* EXERCISE AIM: Copy out the data below from the line containing "ENVIRONMENTAL SCIENCE, GURNEET KAUR: 18 -> 15" to the line containing "ХЛЕБ ПЕКЛЕВАНЫЙ: 158.3 -> 267.7", both lines included, with all images left out.
####################
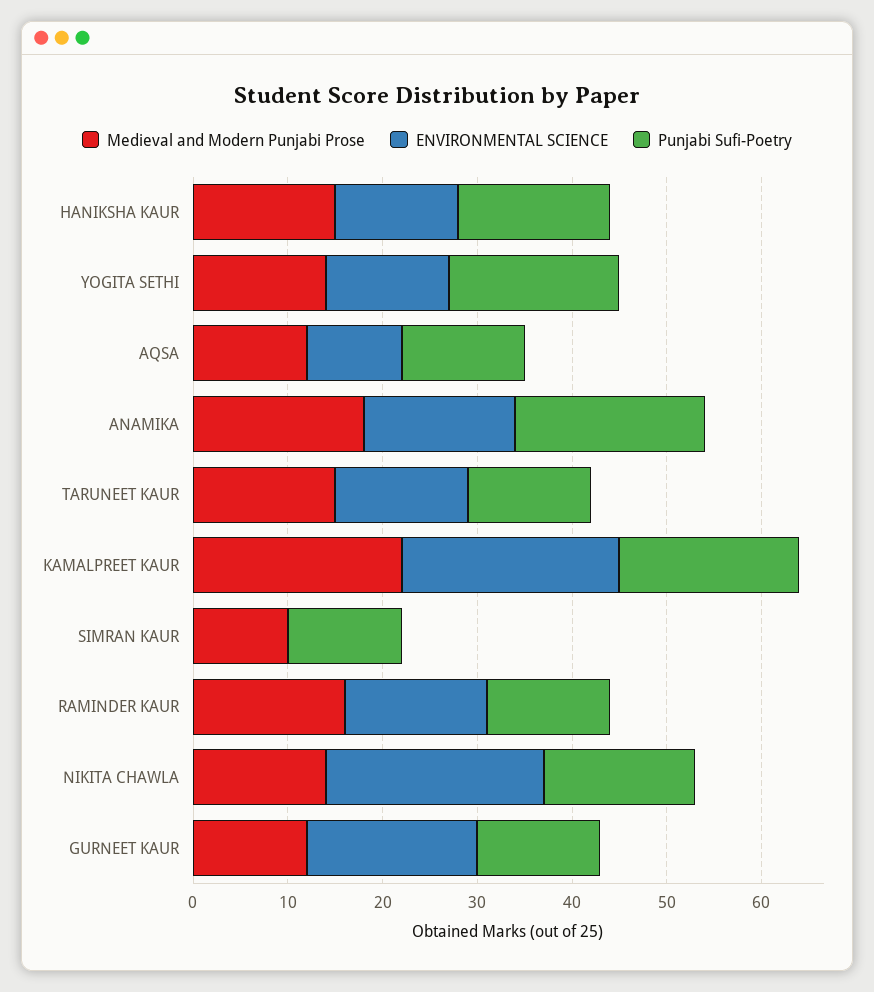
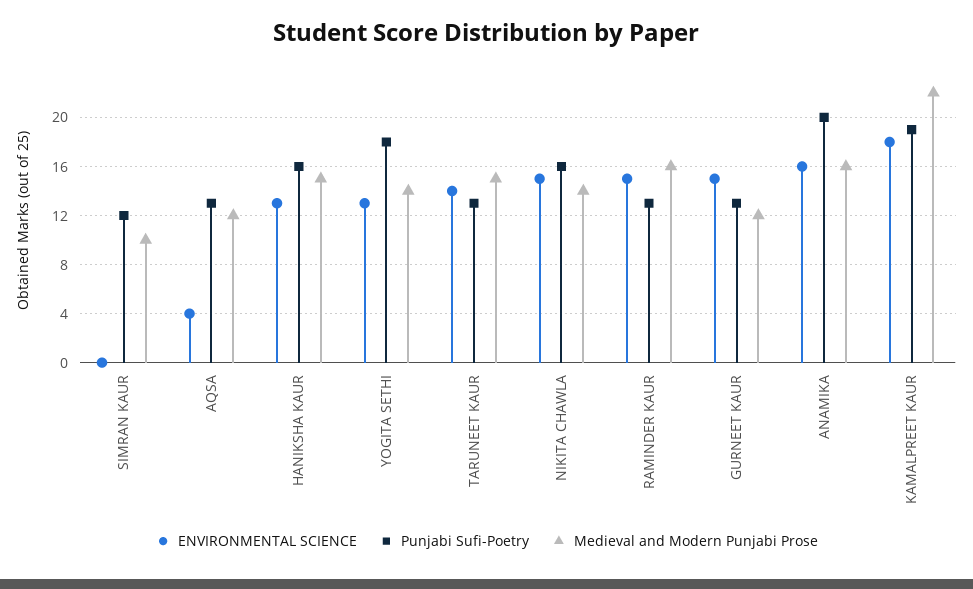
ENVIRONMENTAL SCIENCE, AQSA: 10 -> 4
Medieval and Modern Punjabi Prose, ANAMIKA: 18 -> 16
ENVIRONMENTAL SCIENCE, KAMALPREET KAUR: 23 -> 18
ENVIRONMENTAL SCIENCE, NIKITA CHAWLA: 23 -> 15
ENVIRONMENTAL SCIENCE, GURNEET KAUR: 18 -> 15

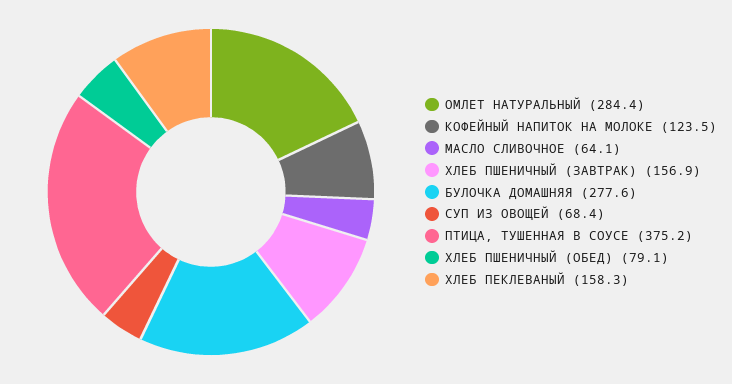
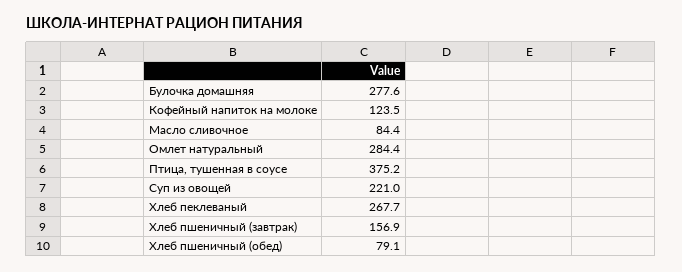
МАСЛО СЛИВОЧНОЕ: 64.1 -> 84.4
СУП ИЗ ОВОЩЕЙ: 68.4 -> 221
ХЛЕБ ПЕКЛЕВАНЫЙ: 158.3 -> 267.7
####################
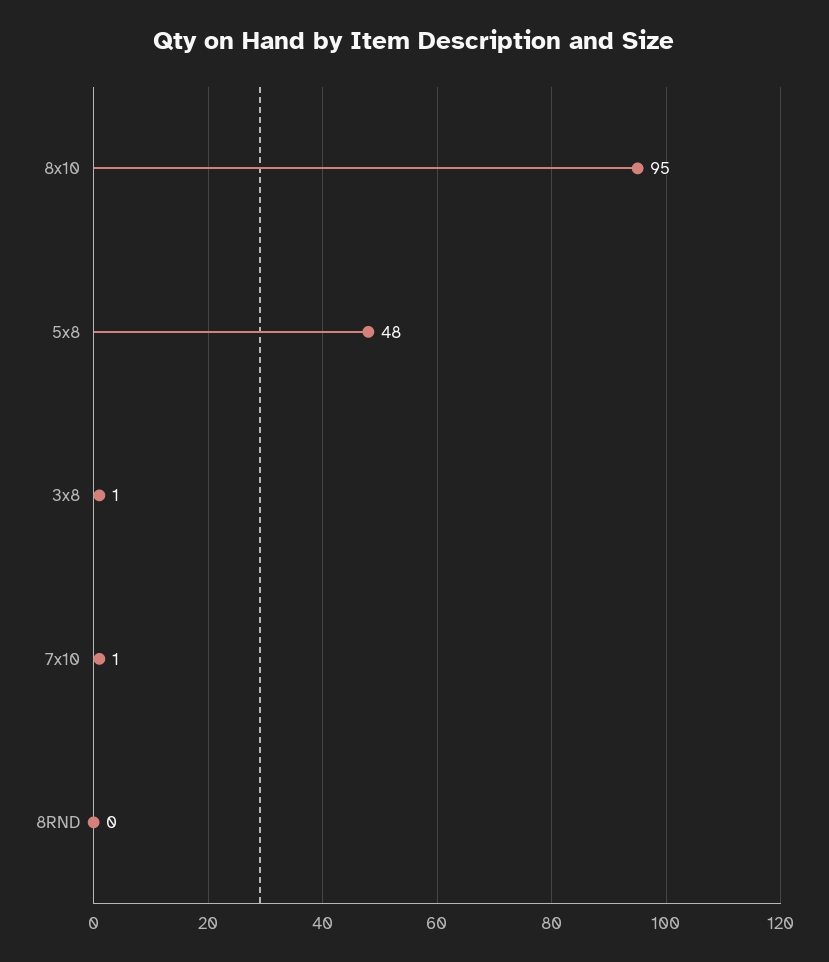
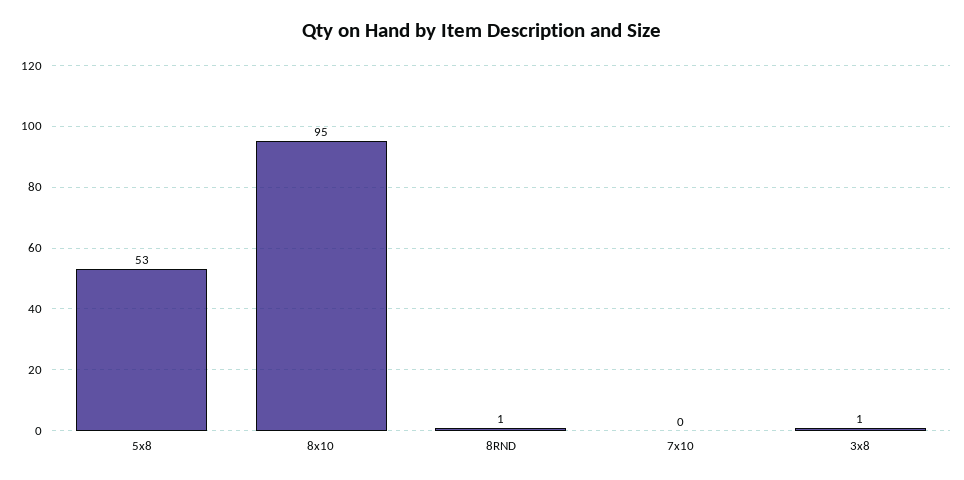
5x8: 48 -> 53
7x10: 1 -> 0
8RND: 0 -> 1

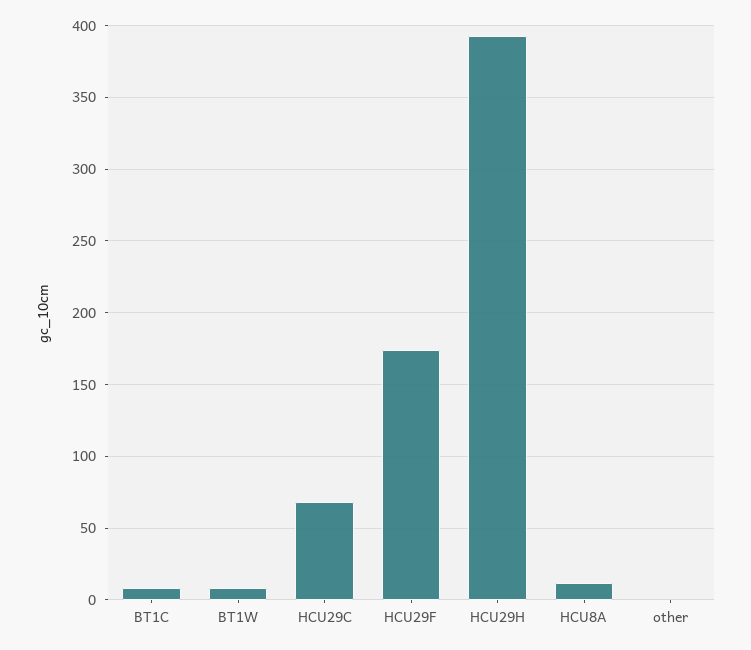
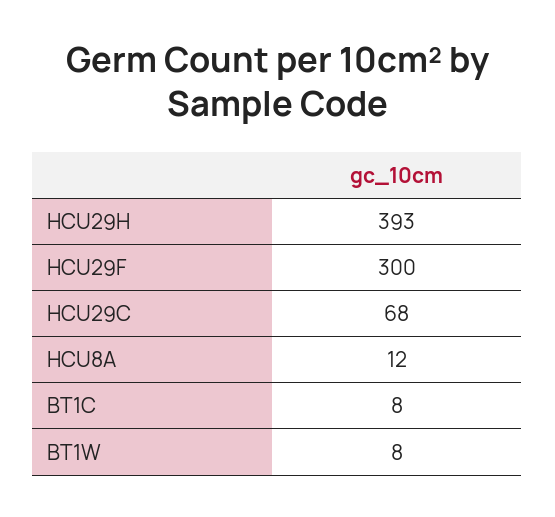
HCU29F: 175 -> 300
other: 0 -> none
####################
* ANSWER:
ENVIRONMENTAL SCIENCE, GURNEET KAUR: 18 -> 15

МАСЛО СЛИВОЧНОЕ: 64.1 -> 84.4
СУП ИЗ ОВОЩЕЙ: 68.4 -> 221
ХЛЕБ ПЕКЛЕВАНЫЙ: 158.3 -> 267.7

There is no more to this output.